Source data:
*-*-*

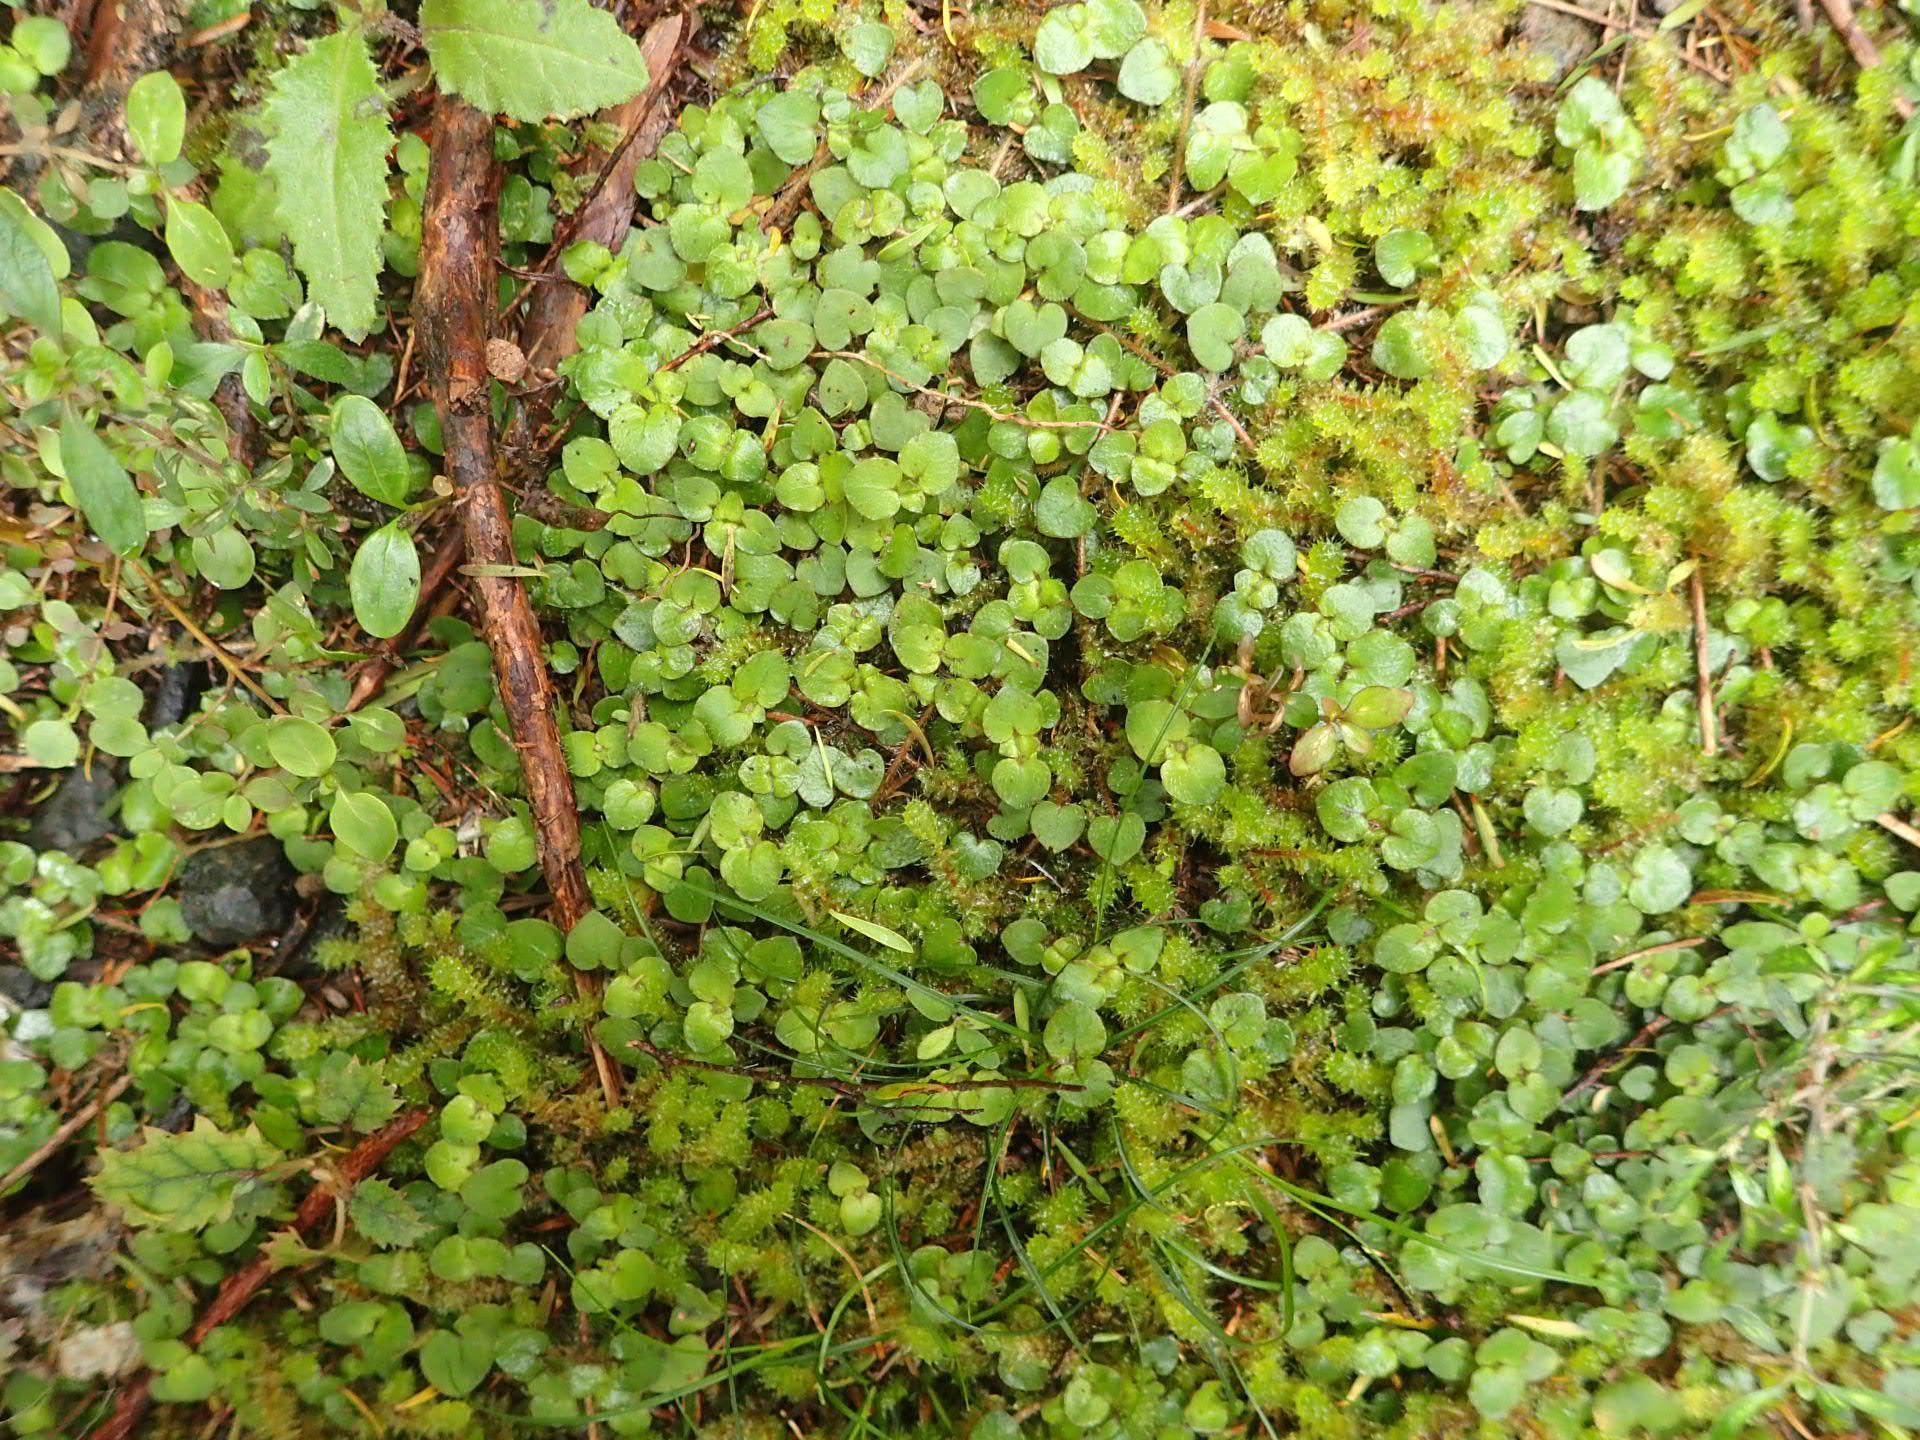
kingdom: Plantae
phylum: Tracheophyta
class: Magnoliopsida
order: Gentianales
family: Rubiaceae
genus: Nertera
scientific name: Nertera villosa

*-*-*

• DIRECTION
Reproduce verbatim every line of text in the data above, leaving out the pictures.

• ANSWER TO THIS TASK
kingdom: Plantae
phylum: Tracheophyta
class: Magnoliopsida
order: Gentianales
family: Rubiaceae
genus: Nertera
scientific name: Nertera villosa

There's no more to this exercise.